__What is being asked__
For every entry that follows, return the words exactly and omit any picture.

Records from a collection:

══════

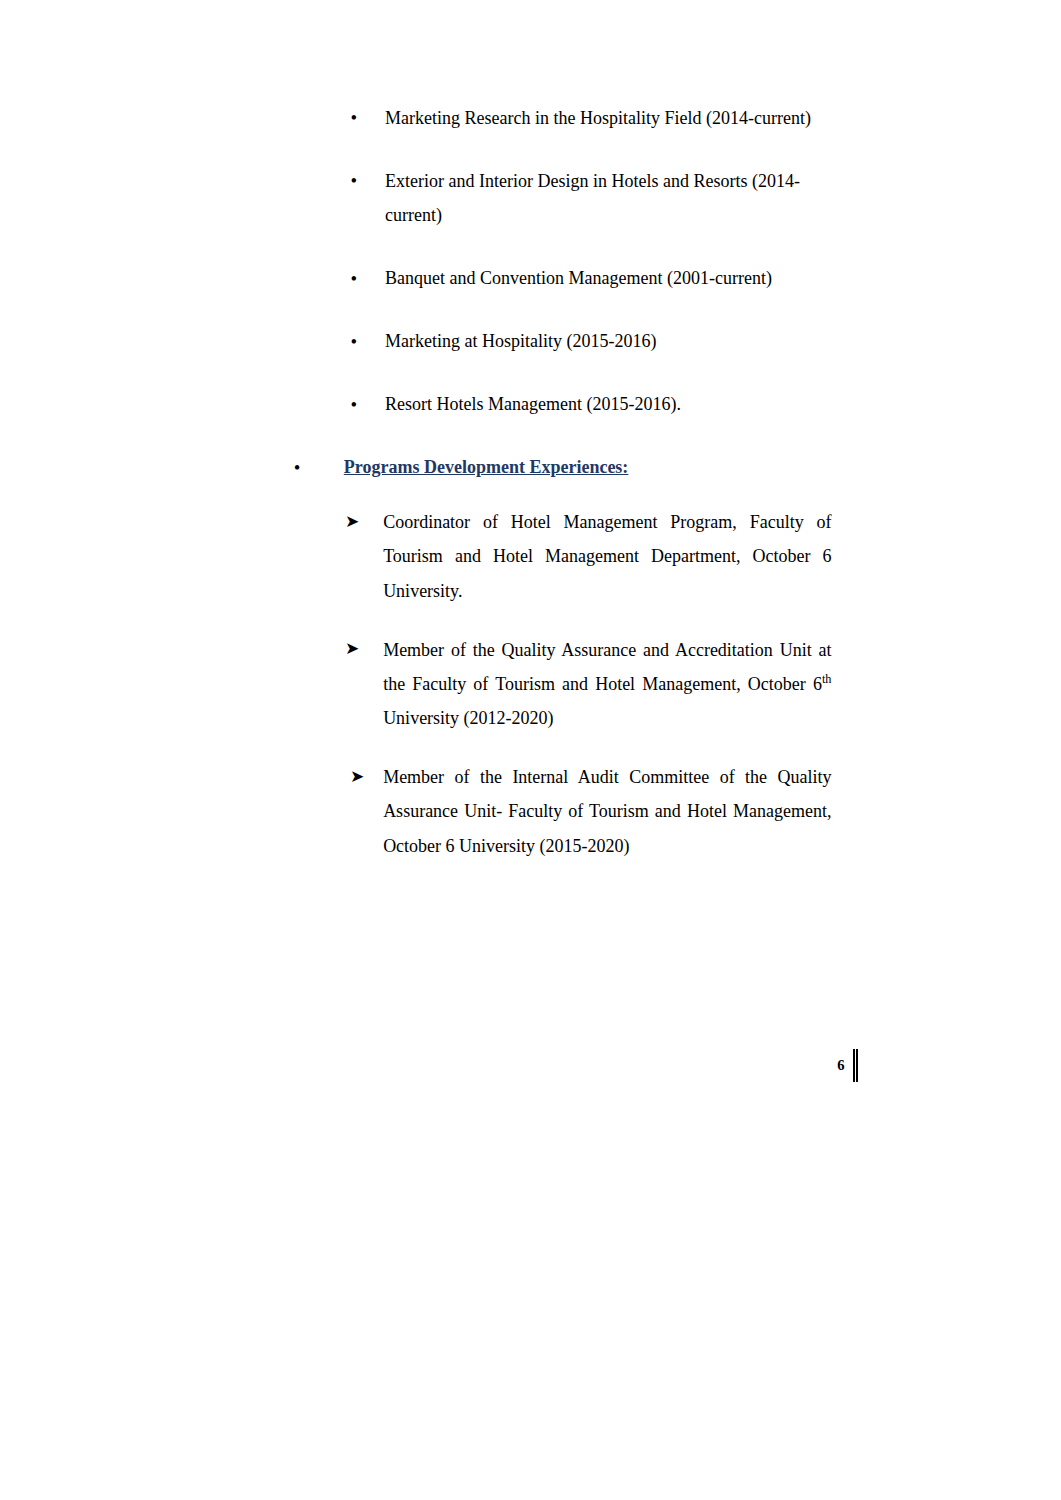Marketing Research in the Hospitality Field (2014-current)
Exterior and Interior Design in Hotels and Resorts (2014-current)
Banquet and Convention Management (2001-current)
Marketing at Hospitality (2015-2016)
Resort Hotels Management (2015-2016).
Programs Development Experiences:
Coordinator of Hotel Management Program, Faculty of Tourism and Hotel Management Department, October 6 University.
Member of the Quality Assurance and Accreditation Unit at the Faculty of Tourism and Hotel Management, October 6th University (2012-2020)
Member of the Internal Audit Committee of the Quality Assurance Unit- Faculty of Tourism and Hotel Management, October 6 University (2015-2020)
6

══════

__The answer__
Marketing Research in the Hospitality Field (2014-current)
Exterior and Interior Design in Hotels and Resorts (2014-current)
Banquet and Convention Management (2001-current)
Marketing at Hospitality (2015-2016)
Resort Hotels Management (2015-2016).
Programs Development Experiences:
Coordinator of Hotel Management Program, Faculty of Tourism and Hotel Management Department, October 6 University.
Member of the Quality Assurance and Accreditation Unit at the Faculty of Tourism and Hotel Management, October 6th University (2012-2020)
Member of the Internal Audit Committee of the Quality Assurance Unit- Faculty of Tourism and Hotel Management, October 6 University (2015-2020)
6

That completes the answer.